There has been a tendency to say that the opposites as Aesthetic Realism sees them have been already put forth here and there in ancient and modern philosophy or criticism. Here are some of the differences between Aesthetic Realism and some of the important presentations of opposites we have had in the past.
1. The Greek Cosmologists. The Greek Cosmologists, in keeping with the term itself, pointed to the fact that the cosmos or universe was made up of rest and motion, hot and cold, low and high, round and straight, and so on. They did not see the oneness of the terms cosmologically used as making for beauty.
2. Plato and Aristotle—in, say, the Philebus or the Phaedrus or the Timaeus of Plato, or the Metaphysics or Poetics or Rhetoric of Aristotle—do not write of the opposites in the world as what are present in the beauty of a tree, a gown, a smile, a poem, a picture, a drama, a vase. That, in keeping with the Greek Cosmologists, there is a feeling that opposites somewhere are one, is quite true. What matters is how they are seen as one, and what is the meaning of opposites when oneness is in them. The work done by Aesthetic Realism, as far as I can see, is work done by itself on these points.
3. The Oriental Philosophies—particularly the Taoism of China, and Zen Buddhism—have in them the seeing of change and sameness, object and universe, infinite and finite as one. Present in them also is the feeling that, ethically speaking, an individual should come to an equipoise of warring forces. Yet the idea of specific beauty containing permanent opposites is not in these philosophies of the Orient. The final assumption by the universe of an individual being, for example, is in the Vedas, the Hindu philosophy in general. But the tingling presence of the universe as such in a thread, or the eye of a kitten, or the leg of a chair—that is not present.
4. In Kant, Fichte, Hegel, Schelling, opposites in varying ways are dealt with as one. Hegel is noted as the philosopher to whom the antitheses of the world were in a synthesis; who saw the contradictions of being, seen as one, as its true being. Hegel saw time and space as one, substance and form, non-being and being, absolute and becoming.
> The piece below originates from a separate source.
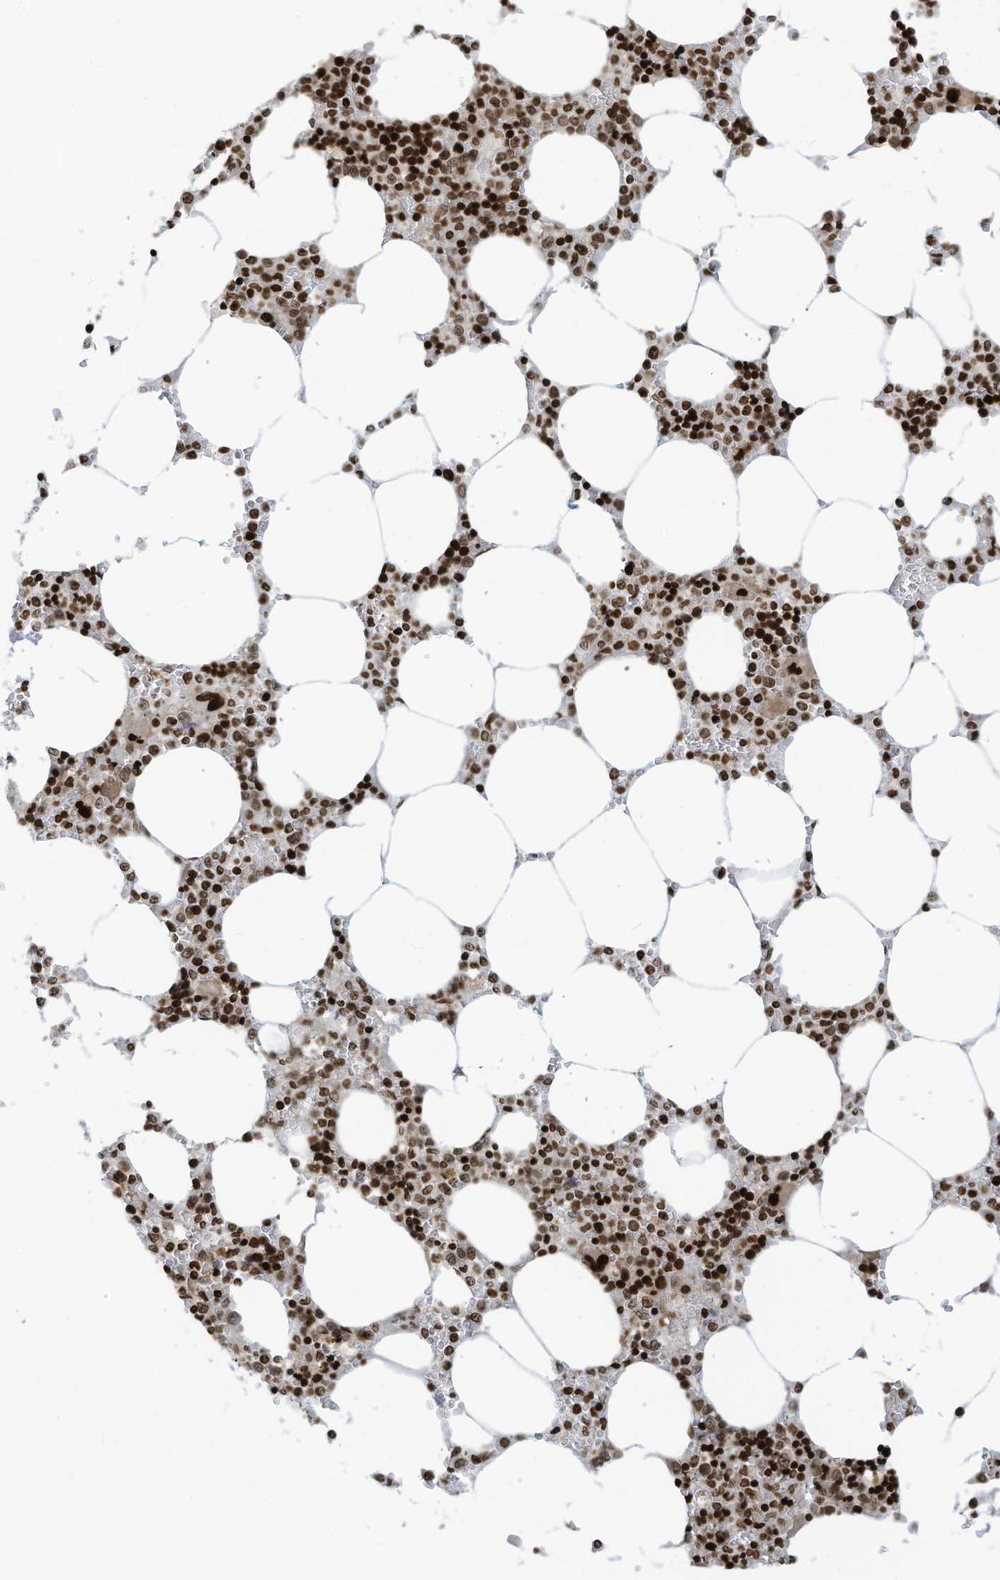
{"staining": {"intensity": "strong", "quantity": ">75%", "location": "nuclear"}, "tissue": "bone marrow", "cell_type": "Hematopoietic cells", "image_type": "normal", "snomed": [{"axis": "morphology", "description": "Normal tissue, NOS"}, {"axis": "topography", "description": "Bone marrow"}], "caption": "A brown stain shows strong nuclear expression of a protein in hematopoietic cells of normal bone marrow. The protein is stained brown, and the nuclei are stained in blue (DAB IHC with brightfield microscopy, high magnification).", "gene": "ADI1", "patient": {"sex": "male", "age": 70}}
And these certainly were present in his Philosophy of Fine Art. In Hegel, however, there is not the feeling that the opposites present in a drop of water are those present in Shakespeare’s Romeo and Juliet (which he discusses in the Philosophy of Fine Art) and in a mother’s worrying whether her son will come back that evening. Nor in Hegel is present the opposites in an earthy jest or a subtle, lingering observation. The opposites of Aesthetic Realism are present in the thing one will see next. In Hegel, it seems to the present speaker, they are present in what he has chosen, or as a result of abstract selectivity.
5. Coleridge, in the fourteenth chapter of the Biographia Literaria, describes the poetic imagination as containing the power to put various opposites together. Here, too, however, the everyday immediacy of the world as we know it and of poetry as we know it, is not present. Besides, Aesthetic Realism says that opposites are not only present in poetry, but in all the arts, in all instances of botany, chemistry or physics, and in every moment of a person’s life. There are things dealt with by Aesthetic Realism, as students of it know, that were not taken up by Coleridge, either in his writings or his conversations as we know them. Of course, however, Aesthetic Realism loves Coleridge.
6. And it may be mentioned that a more thorough showing of opposites as one in beauty and art than is done by Coleridge is in a dialogue by Gerard Manley Hopkins. The clawing of this dialogue, the unrelenting inquiringness, gives it a quality not in Coleridge’s writings on poetry as we have them.
Therefore, Aesthetic Realism bases the claim that it sees the opposites in the world in its own way, on the things it has looked at and how it has looked at them.